The present study strongly suggests that the ReHo value in the bilateral parietal cerebellar anterior lobe was decreased in patients with MDD. In recent years, several studies agreed that the cerebellum participates in the cognitive and emotional integrating process, and plays an important role in the identification of feelings and emotion information [62]. After using negative stimulation resting-state fMRI pre- and post-treatment by fluoxetine among patients with depression, Fu et al. [63] suggested that the improvement in depression symptoms corresponded to the activity of anterior cingulate cortex, ventral striatum, and cerebellum. After 8 courses of ECT, a decreased ReHo value was observed in the left anterior cerebellum lobe, while the ReHo value in the right anterior cerebellum lobe was without abnormal changes.

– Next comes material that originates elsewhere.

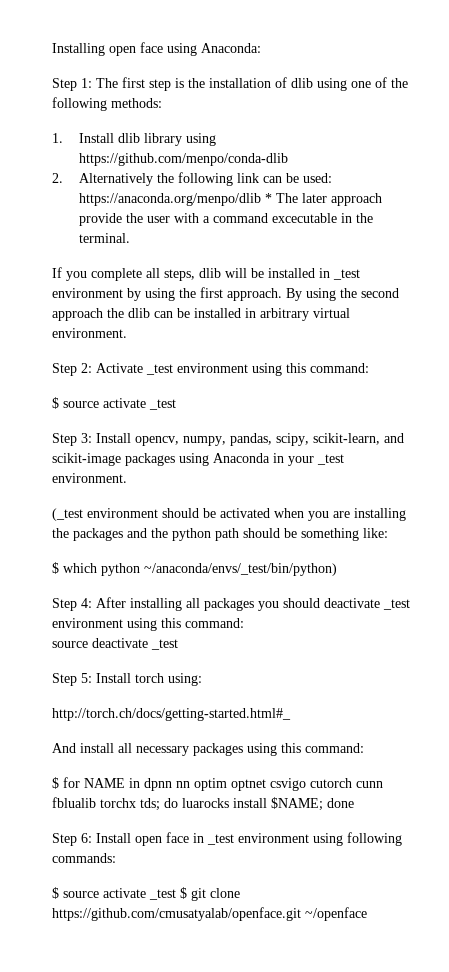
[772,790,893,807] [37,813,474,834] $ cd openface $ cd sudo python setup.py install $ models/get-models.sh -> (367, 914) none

ECT treatment revealed a partial improvement of spontaneous electric activity in the cerebellum, suggesting that the improvement of depressant symptoms from ECT treatment was partially achieved by improving abnormal function activity in the cerebellum.

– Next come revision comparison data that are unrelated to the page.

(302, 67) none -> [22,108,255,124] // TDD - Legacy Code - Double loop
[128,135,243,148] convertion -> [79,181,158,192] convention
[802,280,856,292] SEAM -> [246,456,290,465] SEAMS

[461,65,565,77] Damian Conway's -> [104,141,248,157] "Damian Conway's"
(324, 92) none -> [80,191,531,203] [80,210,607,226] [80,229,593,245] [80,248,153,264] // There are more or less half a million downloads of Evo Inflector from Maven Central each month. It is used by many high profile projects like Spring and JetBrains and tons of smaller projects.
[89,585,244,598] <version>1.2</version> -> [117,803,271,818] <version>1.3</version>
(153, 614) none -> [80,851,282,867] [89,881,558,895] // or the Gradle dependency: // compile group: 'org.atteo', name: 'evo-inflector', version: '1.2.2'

The results of the present study indicate that ECT can partially reverse the altered brain function and return different brain areas to normal. There are limited comparative investigations on brain function of post-ECT treatment. By using resting-state fMRI among elderly depression patients who were regularly treated with an antidepressant drug and had a clinically significant improvement in symptoms for at least 6 months, Yuan et al. [64] showed that abnormal brain activity persisted. Studies have found decreased orientation stimulation in the frontal lobe of elderly patients with depression in clinical recovery [65]. This may help explain the consistent abnormal brain activity in spite of clinical improvement in symptoms after ECT treatment. Whether the ECT treatment reverses the abnormal brain activity or creates a new activity level is not clear yet. However, ECT treatment may be involved in the limbic system-cortex-corpus striatum-globus pallidus-thalamus depression nerve pathology loop, in which most abnormal brain regions have been reversed, suggesting further research on the antidepressant mechanism of ECT treatment in the neural network.

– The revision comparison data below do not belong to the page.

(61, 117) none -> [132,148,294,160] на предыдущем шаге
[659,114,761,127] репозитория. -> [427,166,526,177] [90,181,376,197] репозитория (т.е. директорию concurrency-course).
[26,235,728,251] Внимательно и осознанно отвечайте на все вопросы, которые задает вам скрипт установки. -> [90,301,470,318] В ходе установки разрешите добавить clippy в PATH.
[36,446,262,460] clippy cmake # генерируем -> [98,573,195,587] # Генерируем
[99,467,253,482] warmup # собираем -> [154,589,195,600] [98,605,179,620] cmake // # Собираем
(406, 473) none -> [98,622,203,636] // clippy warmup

This study had a number of limitations. The sample size was quite small, which may limit the representativeness of the patient population. Small ReHo changes (cluster size <100) might have been missed and additional research using a larger population would be beneficial. Another limitation was the lack of patient follow-up. Future studies may include additional analysis months or years after the final course of ECT. In addition, ROI analyses were lacking, which could have provided more accurate associations between structural and functional changes in both MDD and mechanisms of ECT.

Conclusions

The present study indicated that there were both structural and functional differences between the brains of MDD patients and healthy controls. In addition, after ECT, these structural and functional differences partly disappeared. ECT may have effects through regulating other brain regions to compensate for the original defects.